Dewan Rakyat Lampung (DRL) melakukan aksi longmarch dari Islamic Centre Rajabasa menuju DPRD Provinsi Lampung. Kehadiran mereka di gedung DPRD dalam rangka menolak kebijakan impor jagung yang rencananya akan dilakukan pemerintah, Kamis (15/03).
Penolakan ini ditegaskan Fauzi Silalahi, Sekretaris Jenderal DRL Wahrul Fauzi Silalahi. Dengan menggunakan ratusan kendaraan roda dua dan roda empat, 500-an anggota DRL melakukan arak-arakan menyusuri Jalan Soekarno Hatta, Jalan Teuku Umar, Jalan Raden Intan, Jalan Ahmad Yani dan Jalan Wolter Monginsidi. Selanjutnya menuju gedung DPRD Provinsi Lampung.
Wahrul menegaskan, DRL Lampung menyerukan agar pemerintah tidak melaksanakan kebijakan impor jagung. Wahrul mendesak pemerintah jangan lagi melakukan kesalahan yang berulang. Setelah mengambil kebiajakan impor beras, kini pemerintah berniat impor jagung.
“DRL Lampung menyerukan kepada pemerintah melalui Pemda Provinsi Lampung untuk tidak melaksanakan impor jagung. Karena, produksi jagung petani cukup memenuhi kebutuhan nasional. Kenapa kita harus impor?” ujar Wahrul.

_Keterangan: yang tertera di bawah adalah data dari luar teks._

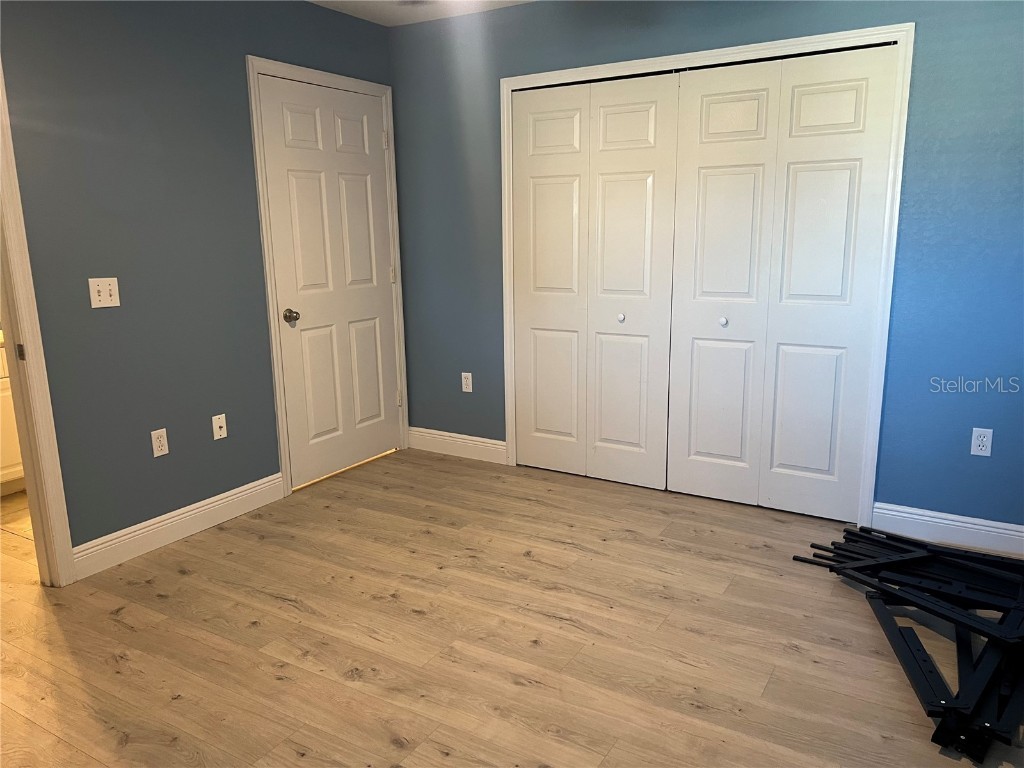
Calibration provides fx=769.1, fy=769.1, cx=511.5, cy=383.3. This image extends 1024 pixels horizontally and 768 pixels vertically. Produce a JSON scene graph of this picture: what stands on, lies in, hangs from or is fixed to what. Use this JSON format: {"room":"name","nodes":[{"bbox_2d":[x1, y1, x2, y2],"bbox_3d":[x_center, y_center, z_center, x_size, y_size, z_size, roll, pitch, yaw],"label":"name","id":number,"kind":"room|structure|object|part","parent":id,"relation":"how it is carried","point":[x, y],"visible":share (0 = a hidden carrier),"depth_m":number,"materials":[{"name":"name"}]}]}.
{"room":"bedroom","nodes":[
{"label":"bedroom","id":0,"kind":"room"},
{"bbox_2d":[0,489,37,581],"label":"bathroom floor","id":1,"kind":"structure","parent":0,"point":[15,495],"depth_m":3.51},
{"bbox_2d":[0,335,25,493],"bbox_3d":[-2.902,0.170,3.921,0.612,0.875,1.625,6,14,31],"label":"bathroom vanity","id":2,"kind":"object","parent":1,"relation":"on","point":[3,454],"visible":0.24,"depth_m":3.95,"materials":[{"name":"white"}]},
{"bbox_2d":[0,0,398,564],"bbox_3d":[-1.774,-0.433,2.890,0.121,2.457,4.243,6,14,31],"label":"left wall","id":3,"kind":"structure","parent":0,"point":[238,50],"depth_m":3.22,"materials":[{"name":"paint"}]},
{"bbox_2d":[0,61,76,586],"bbox_3d":[-2.043,-0.182,2.481,0.148,2.136,0.927,6,14,31],"label":"door frame","id":4,"kind":"structure","parent":3,"relation":"attached to","point":[60,547],"depth_m":2.86,"materials":[{"name":"paint"}]},
{"bbox_2d":[88,277,120,307],"bbox_3d":[-1.618,-0.363,3.059,0.018,0.114,0.115,6,14,31],"label":"light switch","id":5,"kind":"object","parent":3,"relation":"attached to","point":[102,293],"visible":0.98,"depth_m":3.06,"materials":[{"name":"white plastic"}]},
{"bbox_2d":[150,429,168,457],"bbox_3d":[-1.531,0.258,3.345,0.008,0.115,0.070,6,14,31],"label":"wall socket","id":6,"kind":"object","parent":3,"relation":"attached to","point":[157,444],"visible":0.98,"depth_m":3.34,"materials":[{"name":"white plastic"}]},
{"bbox_2d":[71,473,284,578],"bbox_3d":[-1.460,0.620,3.513,0.015,0.126,1.086,6,14,31],"label":"baseboard","id":7,"kind":"structure","parent":3,"relation":"attached to","point":[263,480],"depth_m":3.42,"materials":[{"name":"white paint"}]},
{"bbox_2d":[212,414,226,439],"bbox_3d":[-1.364,0.203,3.598,0.016,0.114,0.070,6,14,31],"label":"wall socket","id":8,"kind":"object","parent":3,"relation":"attached to","point":[221,416],"visible":0.98,"depth_m":3.60,"materials":[{"name":"white plastic"}]},
{"bbox_2d":[245,55,408,497],"bbox_3d":[-0.935,-0.553,4.157,0.037,2.129,0.989,6,14,31],"label":"door frame","id":9,"kind":"structure","parent":3,"relation":"attached to","point":[274,356],"depth_m":3.88,"materials":[{"name":"white paint"}]},
{"bbox_2d":[259,76,402,487],"bbox_3d":[-0.915,-0.522,4.171,0.102,2.033,0.872,6,14,31],"label":"door","id":10,"kind":"structure","parent":9,"relation":"in","point":[293,117],"depth_m":4.13,"materials":[{"name":"white paint"}]},
{"bbox_3d":[-1.120,-0.339,3.916,0.073,0.065,0.066,6,14,31],"label":"doorknob","id":11,"kind":"part","parent":10,"relation":"part of","materials":[{"name":"metal"}]},
{"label":"hinge","id":12,"kind":"part","parent":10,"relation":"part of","materials":[{"name":"metal"}]},
{"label":"hinge","id":13,"kind":"part","parent":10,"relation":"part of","materials":[{"name":"metal"}]},
{"bbox_2d":[309,0,535,26],"bbox_3d":[-0.370,-1.518,1.790,4.459,0.106,4.920,6,14,31],"label":"ceiling","id":14,"kind":"structure","parent":0,"point":[376,20],"depth_m":3.95,"materials":[{"name":"white paint"}]},
{"bbox_2d":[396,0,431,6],"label":"ceiling light","id":15,"kind":"object","parent":14,"relation":"attached to","point":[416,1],"visible":0.99,"depth_m":3.80,"materials":[{"name":"white"}]},
{"bbox_2d":[0,446,1023,767],"bbox_3d":[-0.425,0.964,2.365,4.497,0.097,4.924,6,14,31],"label":"floor","id":16,"kind":"structure","parent":0,"point":[259,631],"depth_m":2.57,"materials":[{"name":"brown wood"}]},
{"bbox_2d":[791,524,1023,761],"bbox_3d":[1.549,0.741,2.664,1.238,0.148,1.405,6,14,31],"label":"pile","id":17,"kind":"object","parent":16,"relation":"on","point":[950,556],"visible":0.93,"depth_m":2.56,"materials":[{"name":"black metal"}]},
{"bbox_2d":[389,0,1023,538],"bbox_3d":[0.939,-0.641,3.674,3.828,2.451,0.122,6,14,31],"label":"back wall","id":18,"kind":"structure","parent":0,"point":[925,41],"depth_m":3.29,"materials":[{"name":"blue paint"}]},
{"bbox_2d":[407,427,506,463],"bbox_3d":[-0.342,0.365,4.623,0.740,0.127,0.015,6,14,31],"label":"baseboard","id":19,"kind":"structure","parent":18,"relation":"attached to","point":[471,442],"depth_m":4.60,"materials":[{"name":"white paint"}]},
{"bbox_2d":[461,372,472,392],"bbox_3d":[-0.265,-0.009,4.492,0.070,0.115,0.008,6,14,31],"label":"wall socket","id":20,"kind":"object","parent":18,"relation":"attached to","point":[463,375],"visible":0.99,"depth_m":4.49,"materials":[{"name":"white plastic"}]},
{"bbox_2d":[502,22,914,526],"bbox_3d":[0.785,-0.476,3.730,1.931,2.115,0.048,6,14,31],"label":"closet door frame","id":21,"kind":"structure","parent":18,"relation":"attached to","point":[755,48],"depth_m":3.38,"materials":[{"name":"white paint"}]},
{"bbox_2d":[509,72,678,490],"bbox_3d":[0.386,-0.493,3.965,0.907,2.040,0.085,6,14,31],"label":"bifold closet door","id":22,"kind":"structure","parent":21,"relation":"in","point":[537,313],"depth_m":3.94,"materials":[{"name":"white paint"}]},
{"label":"panel","id":23,"kind":"part","parent":22,"relation":"part of","materials":[{"name":"white paint"}]},
{"bbox_3d":[0.555,-0.335,3.936,0.034,0.037,0.037,6,14,31],"label":"knob","id":24,"kind":"part","parent":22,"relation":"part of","materials":[{"name":"metal"}]},
{"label":"panel","id":25,"kind":"part","parent":22,"relation":"part of","materials":[{"name":"white paint"}]},
{"bbox_2d":[664,43,899,517],"bbox_3d":[1.163,-0.400,3.489,0.895,2.029,0.094,6,14,31],"label":"bifold closet door","id":26,"kind":"structure","parent":21,"relation":"in","point":[700,153],"depth_m":3.47,"materials":[{"name":"white paint"}]},
{"bbox_3d":[1.003,-0.294,3.667,0.034,0.037,0.039,6,14,31],"label":"knob","id":27,"kind":"part","parent":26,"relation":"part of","materials":[{"name":"metal"}]},
{"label":"panel","id":28,"kind":"part","parent":26,"relation":"part of","materials":[{"name":"white paint"}]},
{"bbox_2d":[869,502,1023,556],"bbox_3d":[2.004,0.635,3.197,0.931,0.126,0.015,6,14,31],"label":"baseboard","id":29,"kind":"structure","parent":18,"relation":"attached to","point":[908,515],"depth_m":3.27,"materials":[{"name":"white paint"}]},
{"bbox_2d":[970,427,992,456],"bbox_3d":[1.925,0.239,3.153,0.070,0.115,0.008,6,14,31],"label":"wall socket","id":30,"kind":"object","parent":18,"relation":"attached to","point":[989,452],"visible":0.99,"depth_m":3.15,"materials":[{"name":"white plastic"}]}
]}

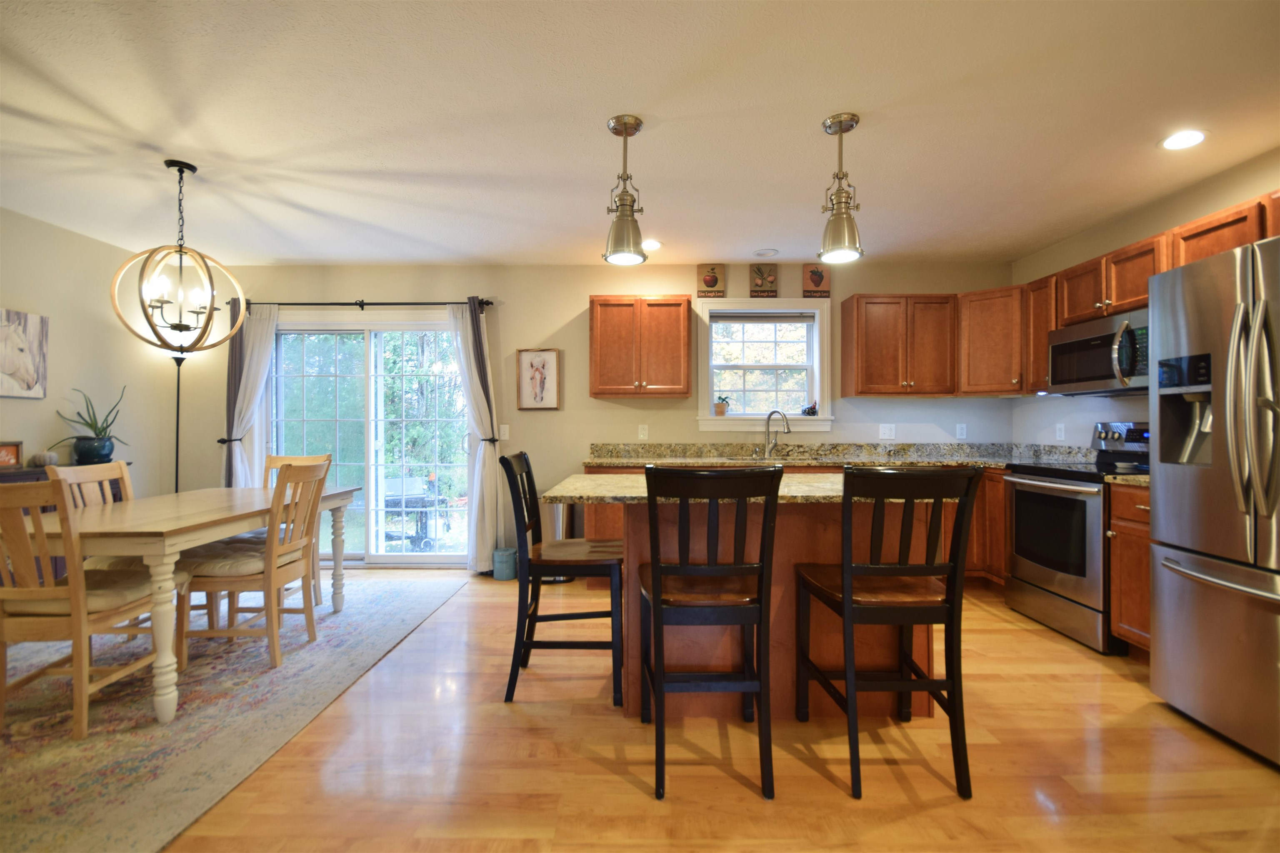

Wahrul mengatakan, kebijakan impor beras yang dilakukan pemerintah sudah mengoyak hati nurani rakyat. Pemerintah gagal menstabilkan harga pada saat petani panen.
“Pemerintah selalui gagal menjaga stabilitas harga pada saat petani panen. Akibatnya petani selalu merugi,’’ ujar Wahrul.
Selain menolak kebijakan impor jagung, DRL Lampung juga meneriakkan pemerintah agar menetapkan standar harga hasil pertanian. Di samping itu, pemerintah diminta untuk mememuhi dan memperkuat kedaulatan pangan petani.
Selain itu, DRL meminta pemerintah tidak melaksanakan impor jagung, DRL juga meminta berani dan mampu mengambil tindakan tegas terhadap persoalan penyimpangan pupuk bersubsidi. Persoalan pupuk bersubsidi juga kasus yang terus berulang tanpa satupun pihak-pihak yang terlibat dipenjarakan.
Dari catatan DRL, jelas Wahrul, pemerintah juga gagal menyelesaikan persoalan pupuk bersudsidi. Dengan berbagai alasan, pupuk bersubsidi selalu menghilang manakala musim panen tiba. “Kejadian ini kan terus berulang. Dan gak pernah terselesaikan,’’ ujar Wahrul.
Wahrul mengatakan, DRL juga menuntut agar reformasi di bidang agraria harus segera dilaksanakan. Banyak persoalan-persoalan tanah yang sekarang terjadi merupakan buah dari kekesalan masyarakat dari kasus yang turun menurun.
“Setiap ganti rezim dalam memimpin bangsa dan daerah ini, persoalan agraria tidak pernah selesai. Puncaknya meletus kasus Mesuji dan Register 45. Ini kan buah dari ketidakseriusan pemerintah menyelesaikan persoalan pertanahan,” imbuh Wahrul.
Selama ini menurut penilaian DRL, kata Wahrul, pemerintah pusat dan daerah tidak serius menangani persoalan tanah rakyat. Jika pemerintah serius, persoalan Mesuji dan Register 45 tidak meledak dan menjadi persoalan internasional.
“Akibatnya terbangun imej bahwa pemerintah republik ini negatif,” ujar Wahrul.